Lavabit appeals government order to divulge its private keys
Lavabit, the secure email provider used by NSA whistleblower Edward Snowden, has filed its first brief in what is considered a landmark privacy case, revealing more details of its resisting an aggressive government investigation.

The email provider’s founder, Ladar Levison, shut down rather than comply with a government order issued July 16 to release its private SSL keys, or rather the keys to its encryption, which would have left the service’s 40,000 users exposed as authorities poured through data for any useful evidence on Snowden.

According to a brief filed in the 4th US Circuit Court of Appeals Levison is appealing that court order, and a government response will be due by November 4th.

In that document Lavabit outlines its position, defending its refusal to hand over private keys as they “were not contraband, were not the fruits of any crime, were not used to commit any crime, and were not evidence of any crime.”

The 44-page document argues that the pen register statute--legislation originally focused on telephony but now routinely used to extract electronic data--does not authorize the US government to seize the email service's keys, nor does the Stored Communications Act.

Lavabit's appeal further states that the Fourth Amendment forbids the seizure of its SSL keys, and protects against the access of its customers' data.

“The Fourth Amendment insists that a warrant name particular things to be searched; a warrant that permits open-ended rummaging through all of Lavabit's communications data is simply a modern-day writ of assistance, the sort of general warrant that the Fourth Amendment was ratified to forbid."

The email service points out that officials forbade Lavabit from informing anyone, including its customers and partners, that it had compromised its security.
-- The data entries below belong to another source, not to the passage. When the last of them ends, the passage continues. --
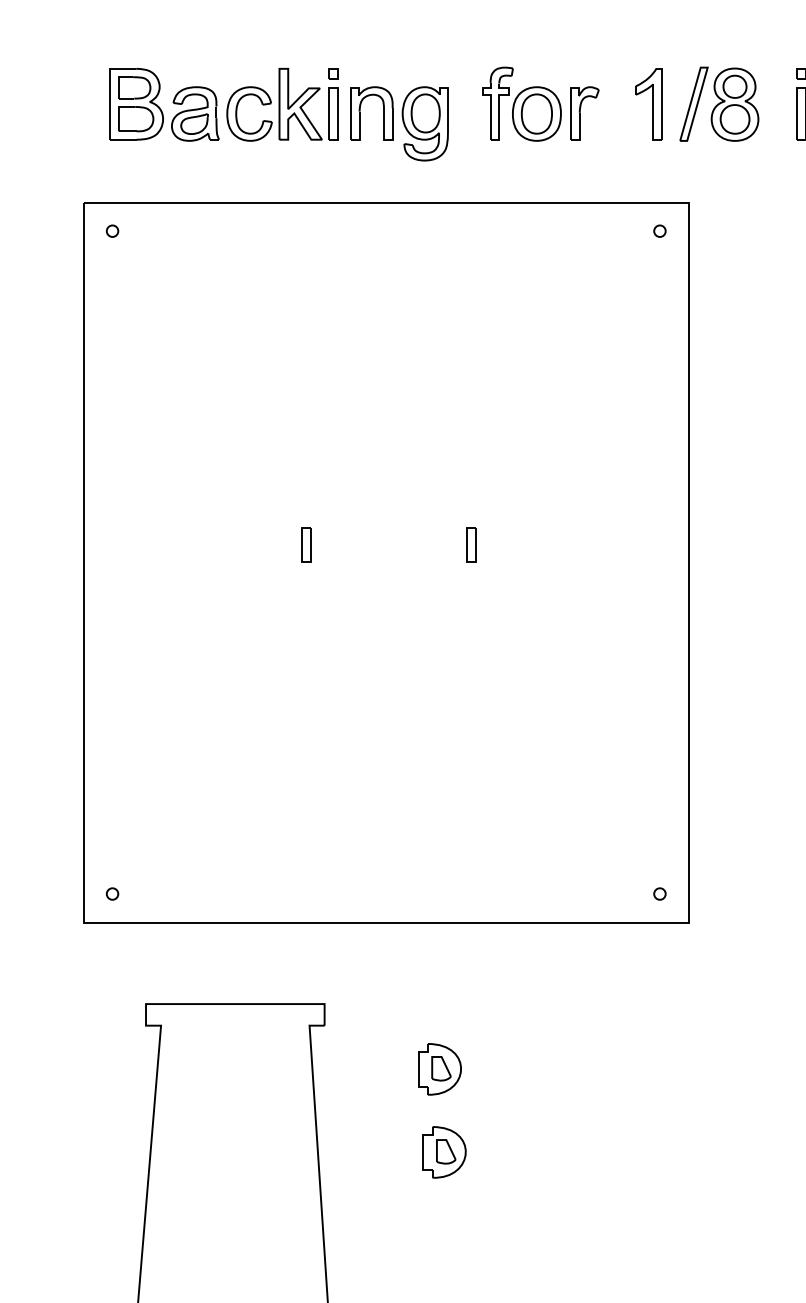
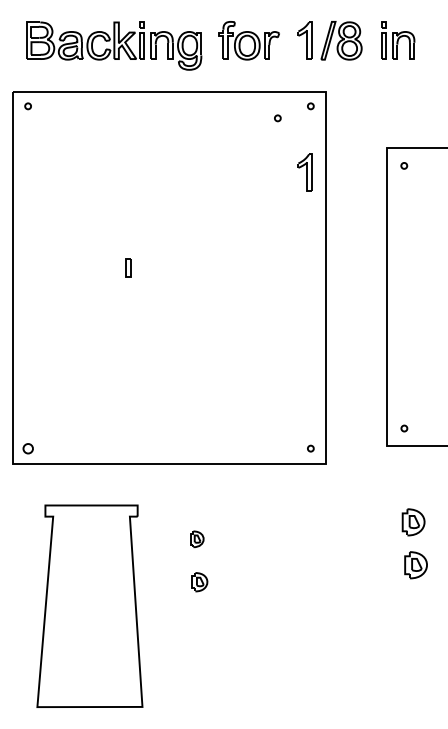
part: (595, 254) -> (277, 118), added
part: (647, 359) -> (304, 172), added
part: (471, 543) -> (213, 267), removed
part: (111, 893) -> (27, 448), size x1.6
part: (438, 1069) -> (196, 539), size x0.6
part: (444, 1153) -> (199, 582), size x0.7

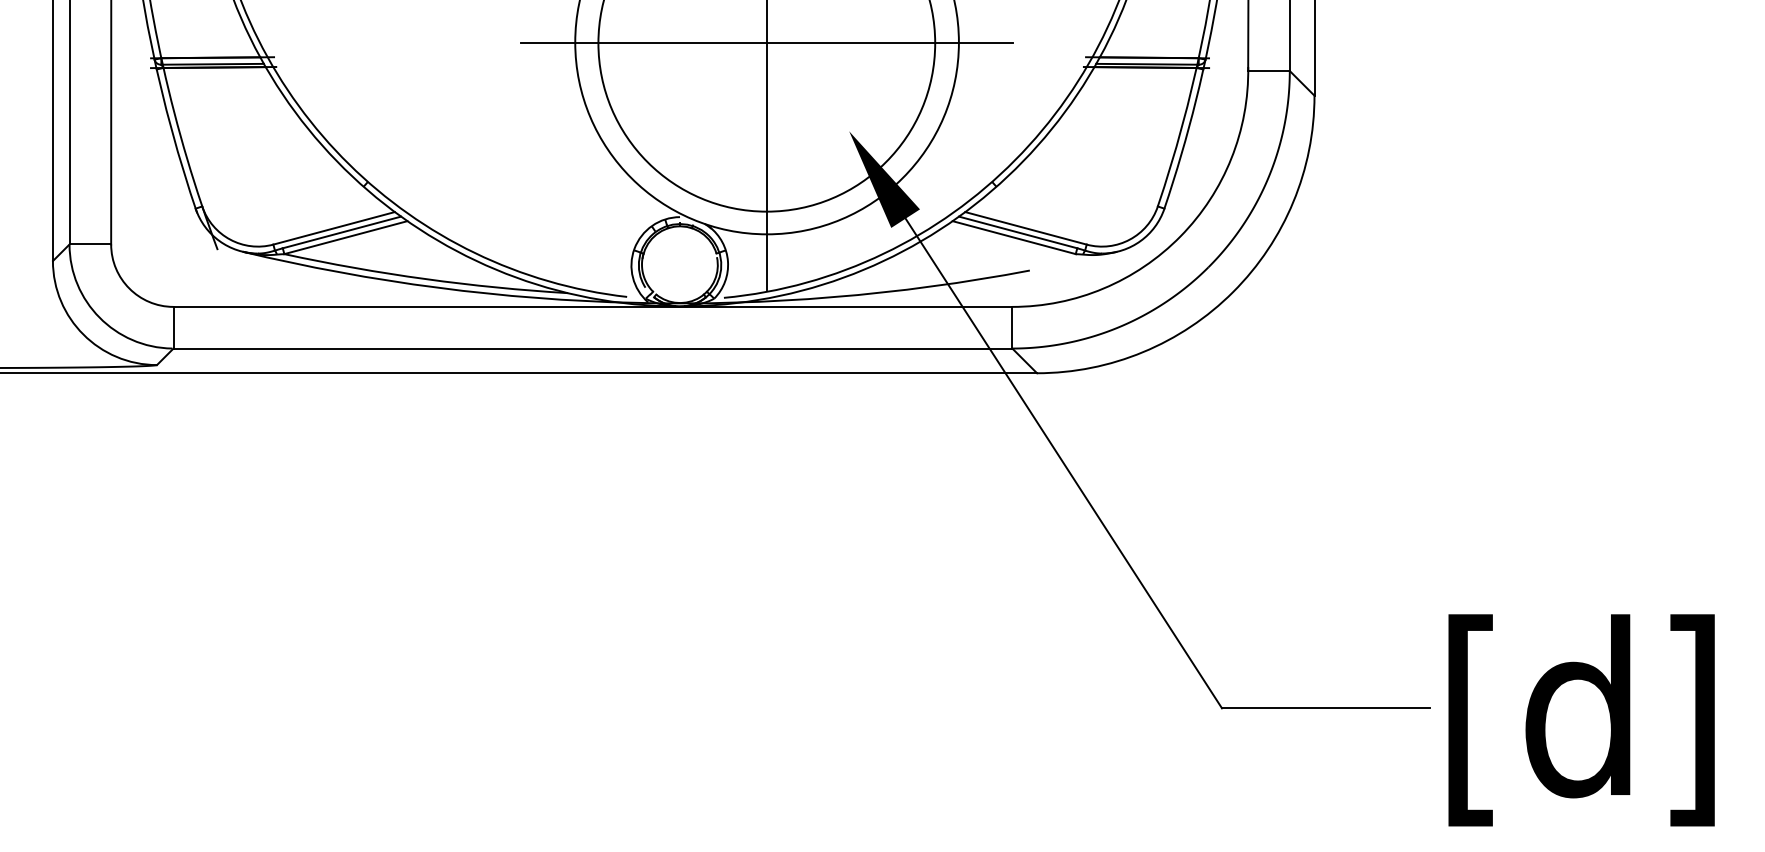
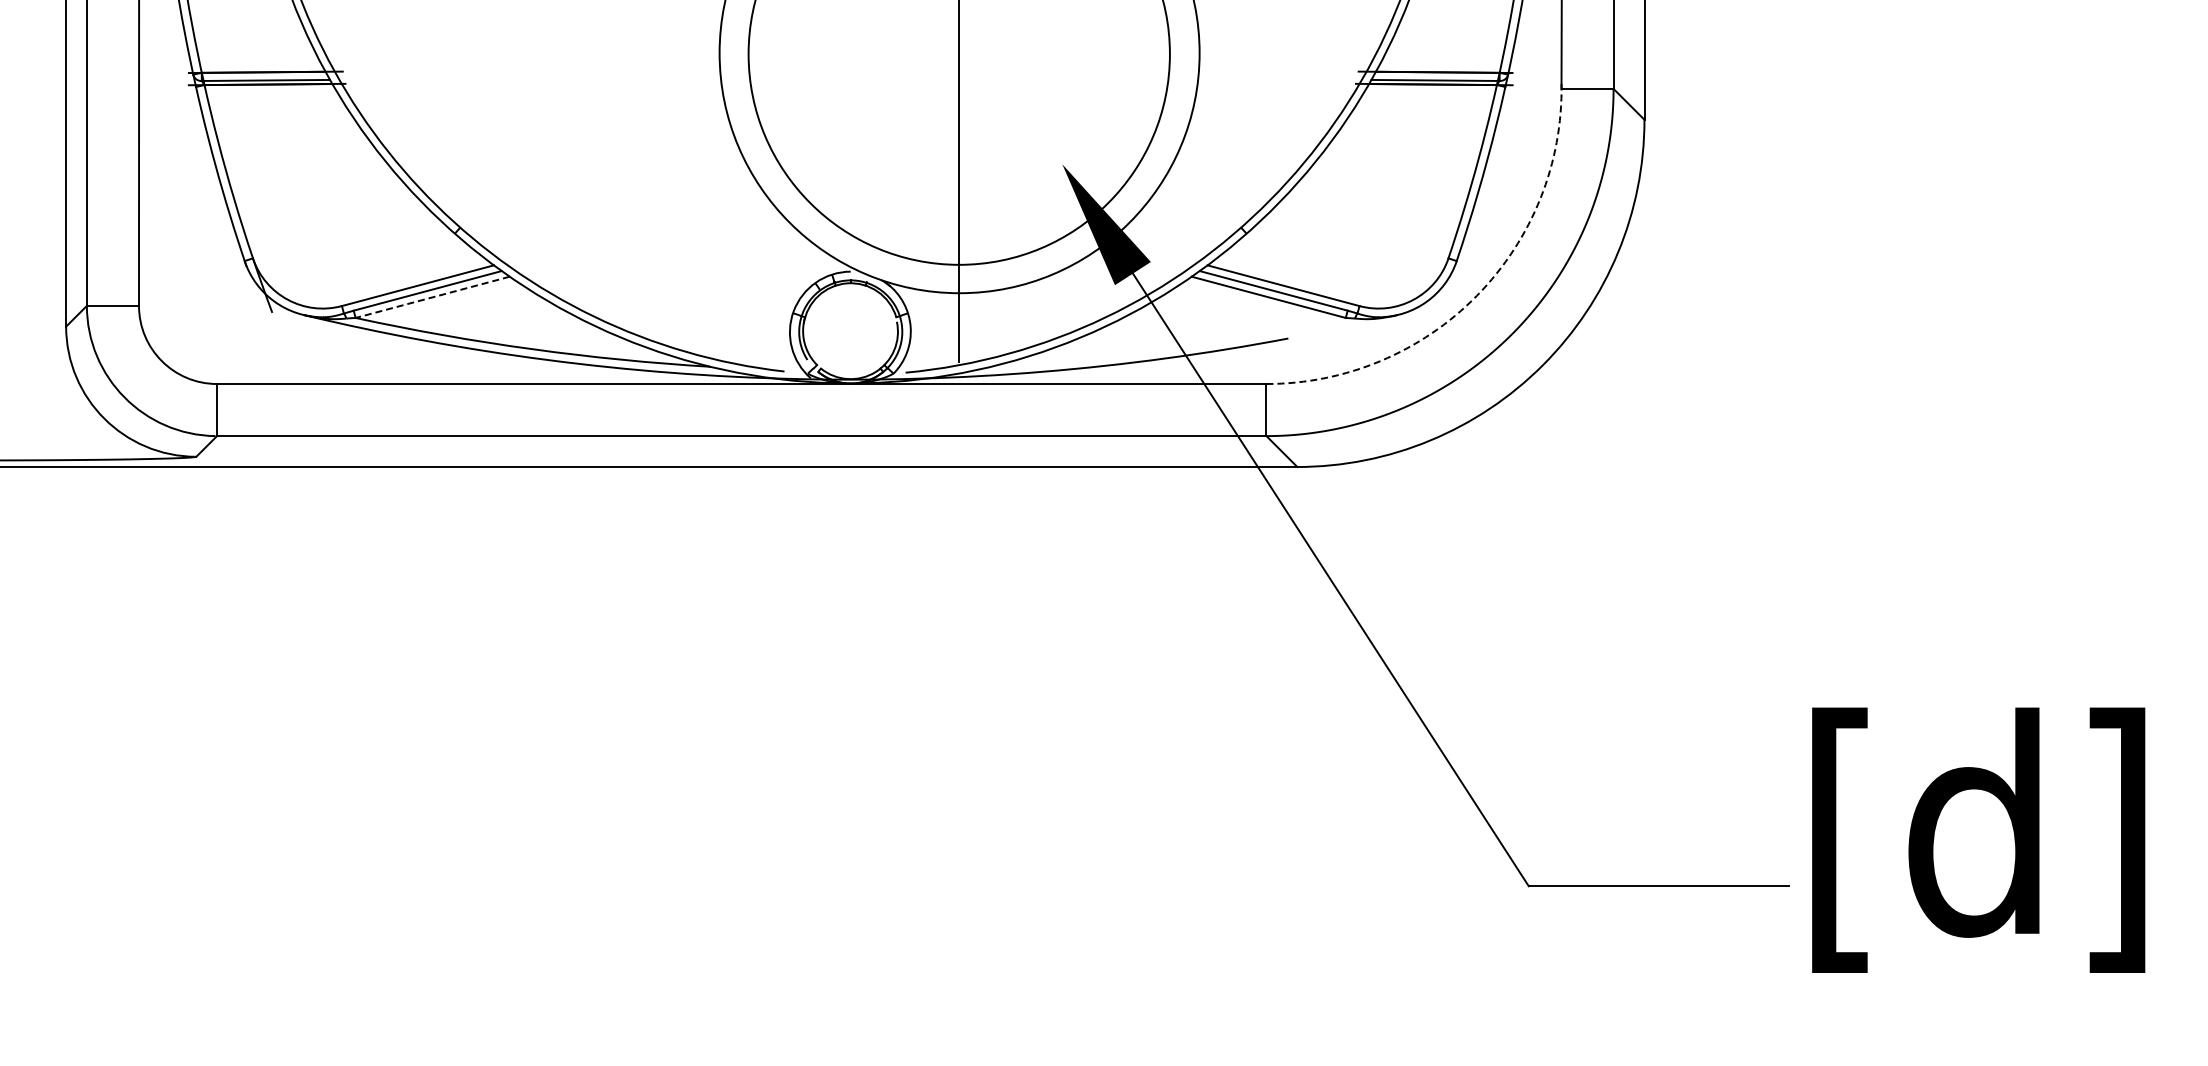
line: (767, 43) -> (959, 54), removed
arc: (1180, 236) -> (1476, 295), solid -> dashed
line: (345, 237) -> (432, 297), solid -> dashed
text: (1581, 719) -> (1978, 839), moved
According to the brief, government officials "insisted that all of those parties be affirmatively misled into believing that the system remained secure against exactly the kind of secret monitoring that the government was proposing."

Interestingly, Lavabit also details that it had proposed a compromise in turning over the target's (in this case almost certainly Edward Snowden) "login and subsequent logout date and time, the IP address used to connect" along with what it describes as "non-content headers" from any future emails sent or received by the subject's account.

That offer was refused, as authorities instead demanded that they be given “real time” access to their target customer’s data.

Lavabit’s offer does, however, seem to undermine the notion that officials would have required access to all of the email client’s data to sift through and determine which portion was pertinent to its investigation.